Chesterton paused for a moment, as if deciding to change his approach. Then he burst out, “Oddsfish my man, does not the sun still rise every morning?”
“Well, of course,” I answered.
“Does the moon still wax and wane?”
“Yes,” I replied.
“Does the sea still bare her bosom to the moon?”, he asked.
“Sure I guess, if you want to call it that,” I said.
“Good!” he expostulated. “For a minute you had me worried. How glorious, how splendid, how perfectly romantic!”
“But, I don’t understand,” I said. “Didn’t the moon wax and wane when you were living? Didn’t the sun rise every day? The world is simply doing what it’s always done and following natural laws.”
“Ah,” he replied with a faint twinkle on the corners of his mouth. “But what you call ‘natural laws’ seemed always to me to be the portent of a wonderful magic hovering just behind the very structure of things. No doubt you have grown too weak to exult in the theatrical encore you call monotony. You have grown too stupid—forgive me for making so bold—to receive the golden sun and silver moon like a schoolboy who has one sovereign and a shilling in his pocket.”

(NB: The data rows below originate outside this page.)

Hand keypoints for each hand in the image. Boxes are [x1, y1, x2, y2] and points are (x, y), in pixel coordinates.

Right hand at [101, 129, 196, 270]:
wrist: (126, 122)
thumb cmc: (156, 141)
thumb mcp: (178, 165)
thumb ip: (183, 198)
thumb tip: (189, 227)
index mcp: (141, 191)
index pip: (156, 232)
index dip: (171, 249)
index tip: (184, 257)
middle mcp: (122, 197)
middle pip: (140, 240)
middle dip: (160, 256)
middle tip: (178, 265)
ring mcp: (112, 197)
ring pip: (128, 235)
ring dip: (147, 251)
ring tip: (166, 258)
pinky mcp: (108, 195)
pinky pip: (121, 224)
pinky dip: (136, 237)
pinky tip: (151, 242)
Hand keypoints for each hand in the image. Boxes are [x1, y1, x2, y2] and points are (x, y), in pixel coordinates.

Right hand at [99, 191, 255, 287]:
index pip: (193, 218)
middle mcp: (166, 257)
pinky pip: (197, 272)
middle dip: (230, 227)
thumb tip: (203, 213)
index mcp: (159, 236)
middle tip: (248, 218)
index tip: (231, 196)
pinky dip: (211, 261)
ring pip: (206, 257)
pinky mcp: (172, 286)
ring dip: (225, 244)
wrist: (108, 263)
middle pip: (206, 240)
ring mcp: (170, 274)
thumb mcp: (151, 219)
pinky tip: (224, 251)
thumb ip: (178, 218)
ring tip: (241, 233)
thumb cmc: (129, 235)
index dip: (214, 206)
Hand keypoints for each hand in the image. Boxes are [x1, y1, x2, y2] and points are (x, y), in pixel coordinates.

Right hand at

I stared at Chesterton, not knowing what to say.
He continued: “No doubt you think it would be most grand to enter into the story of Jack climbing the magic beanstalk. But have you never stopped to fathom the magic of simply living in a world where there are beanstalks? No doubt you think it would be quite a glorious thing to live in a world where a fairy godmother can turn a pumpkin into a coach. But have you ever stopped to consider the sheer adventure of being alive in a world where there are mothers and where there are pumpkins?”
“No,” I replied, “I can’t say that I ever considered things from that point of view.”

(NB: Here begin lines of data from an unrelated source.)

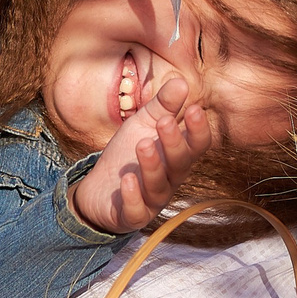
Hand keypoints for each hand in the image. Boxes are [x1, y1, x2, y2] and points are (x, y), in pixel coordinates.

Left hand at [71, 73, 213, 233]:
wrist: (98, 190)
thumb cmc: (128, 155)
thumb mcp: (143, 125)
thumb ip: (162, 106)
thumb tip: (181, 81)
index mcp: (176, 157)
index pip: (196, 146)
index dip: (198, 130)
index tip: (194, 109)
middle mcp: (170, 180)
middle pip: (180, 165)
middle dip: (174, 144)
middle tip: (164, 122)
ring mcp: (151, 199)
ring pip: (159, 187)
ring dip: (152, 166)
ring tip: (142, 145)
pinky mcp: (131, 215)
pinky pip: (136, 211)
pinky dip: (132, 197)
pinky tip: (127, 181)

“Don’t you see,” he continued. “Strange, peculiar and glorious things happen all the time, but their sheer regularity blinds you to the magic. Your problem is not a want of wonders, but a want of wonder. You’ll find everything you need to know in your poets. One of the best poets is John Donne. He is the one who remarked that ‘There is nothing that God hath established in the constant course of Nature, and which therefore is done everyday, but would seem a miracle, and exercise our admiration, if it were done but once.’”
Chesterton paused, in an ecstasy of joyful reflection on the quotation he had just shared. Then suddenly he ejaculated, “even that which you consider inconvenient is simply an adventure wrongly considered!”
“I guess I never thought of it that way,” I stammered. “But still, I would like to have a real adventure like those in the books I’ve been reading.”
“My friend,” he said, adopting a tone of patience, “you are living in an adventure. Let the imaginative fiction you read awaken within you the elemental sense of wonder you had when you were young. When you were young you did not need fairy tales because mere life was interesting enough. Golden apples in the stories should refresh the forgotten moment when you delighted to find they were green. In the tales rivers run with wine only to help you remember, for one wild moment, the extraordinary fact that they run with water.”
After a pause he exclaimed, “Read Alexander Schmemann. You’ll find everything you need to know in the there.”
I thought for a minute, supposing Chesterton was referring to Schmemann’s classic work on the sacramental imagination, For the Life of the World.
Then suddenly I realized that I had been having this entire conversation laying down in the back seat of my truck. How rude of me. I moved to sit up in order properly to face my guest, but as I did so it felt like I was waking from a dream. I blinked a few times and then saw that I was alone. Where had Chesterton gone?
I would have been tempted to dismiss this entire episode as a dream, were it not for the faint wisp of cigar smoke that still hung about my truck, a tangible reminder of my visitor. Or maybe it was just the smoke from the local wildfires.